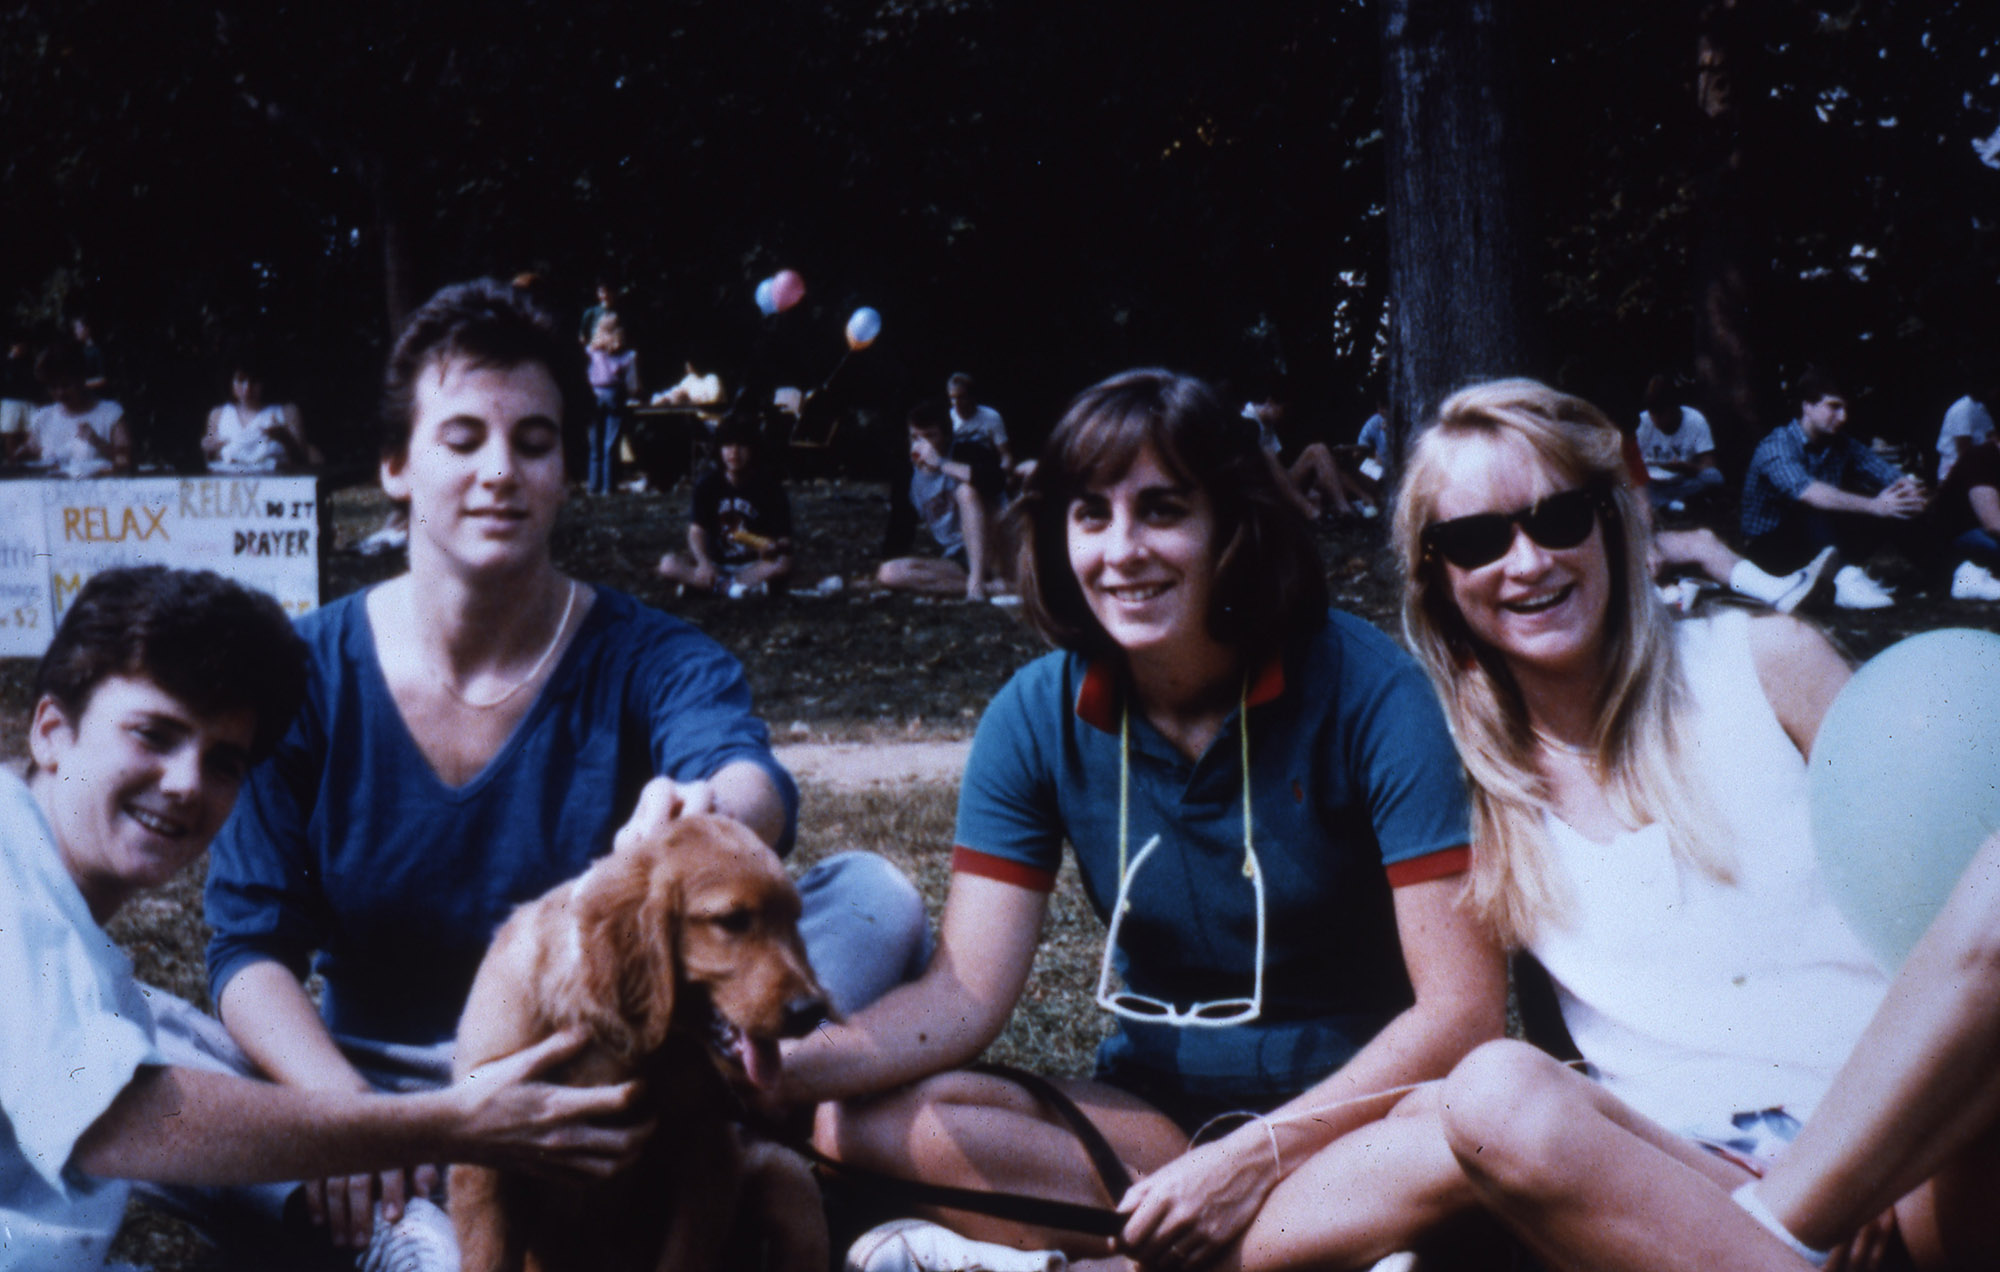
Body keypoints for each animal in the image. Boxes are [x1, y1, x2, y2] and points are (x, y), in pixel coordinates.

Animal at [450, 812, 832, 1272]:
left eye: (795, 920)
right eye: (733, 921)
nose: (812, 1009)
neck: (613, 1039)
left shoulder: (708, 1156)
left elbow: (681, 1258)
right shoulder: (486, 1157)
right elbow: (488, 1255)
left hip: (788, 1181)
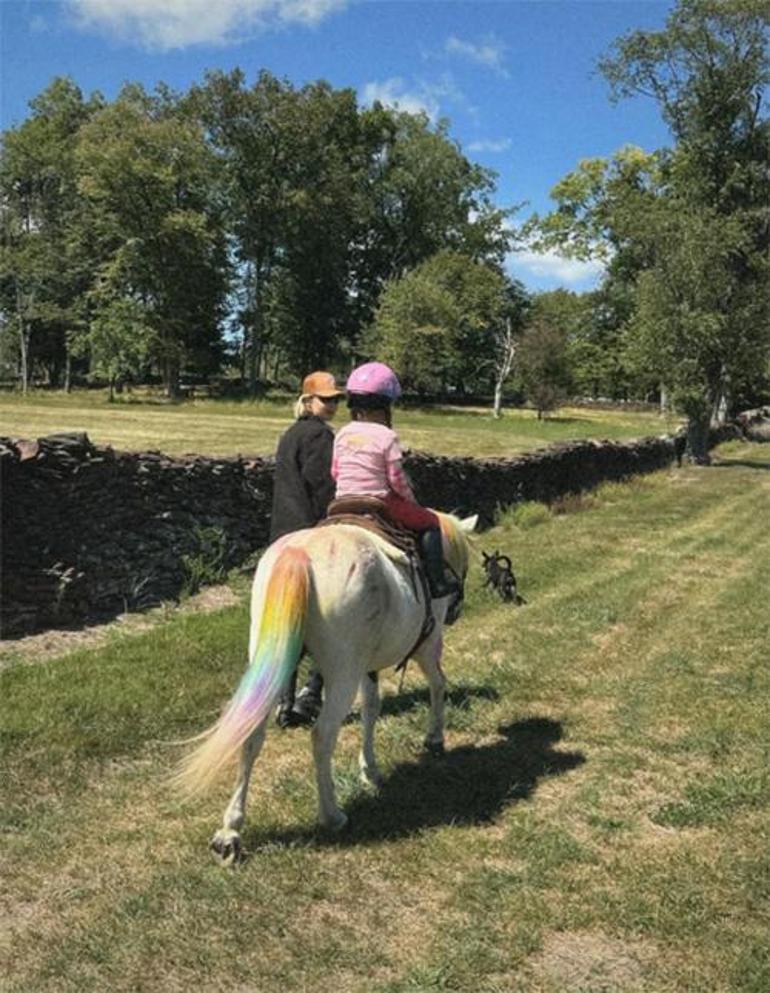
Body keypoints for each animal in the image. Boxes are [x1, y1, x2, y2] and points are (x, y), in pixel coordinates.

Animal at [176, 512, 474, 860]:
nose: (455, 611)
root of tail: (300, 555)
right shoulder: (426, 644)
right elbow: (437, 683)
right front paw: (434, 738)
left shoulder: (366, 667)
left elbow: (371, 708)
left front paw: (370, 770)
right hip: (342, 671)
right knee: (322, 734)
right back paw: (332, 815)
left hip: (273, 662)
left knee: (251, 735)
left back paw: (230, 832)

==

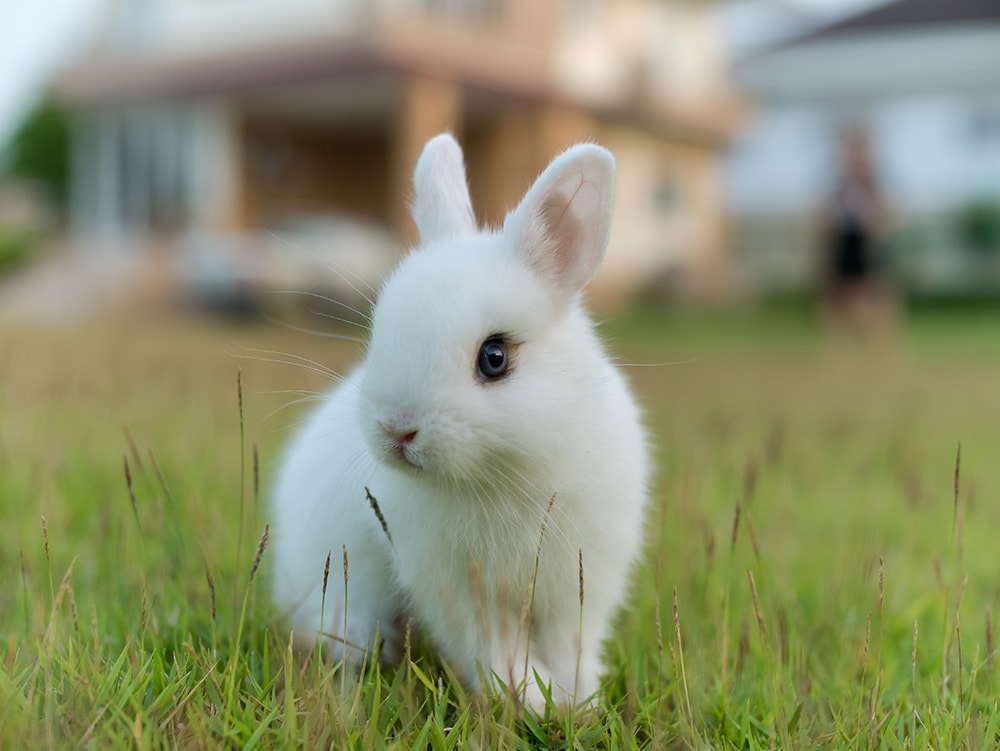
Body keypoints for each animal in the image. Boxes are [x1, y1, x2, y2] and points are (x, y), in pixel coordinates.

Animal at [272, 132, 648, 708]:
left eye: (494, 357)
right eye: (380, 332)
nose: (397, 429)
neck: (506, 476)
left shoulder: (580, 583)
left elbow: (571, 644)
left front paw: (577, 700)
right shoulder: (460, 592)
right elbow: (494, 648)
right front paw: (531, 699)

TASK STATEMENT
What is needed is an exact copy of only the lines above from the one with "left elbow: (681, 1258)" to the one with "left elbow: (371, 708)", both kept, with every picture left out.

REPLY
left elbow: (681, 1258)
right shoulder: (486, 1157)
right elbow: (488, 1255)
left hip: (788, 1181)
Body keypoints for each animal in the image. Boxes are [x1, y1, x2, y2] and points are (x, y), in pixel coordinates.

Animal at [176, 512, 474, 860]:
nose: (455, 611)
root of tail: (300, 555)
right shoulder: (426, 644)
right elbow: (437, 683)
right front paw: (434, 738)
left shoulder: (366, 667)
left elbow: (371, 708)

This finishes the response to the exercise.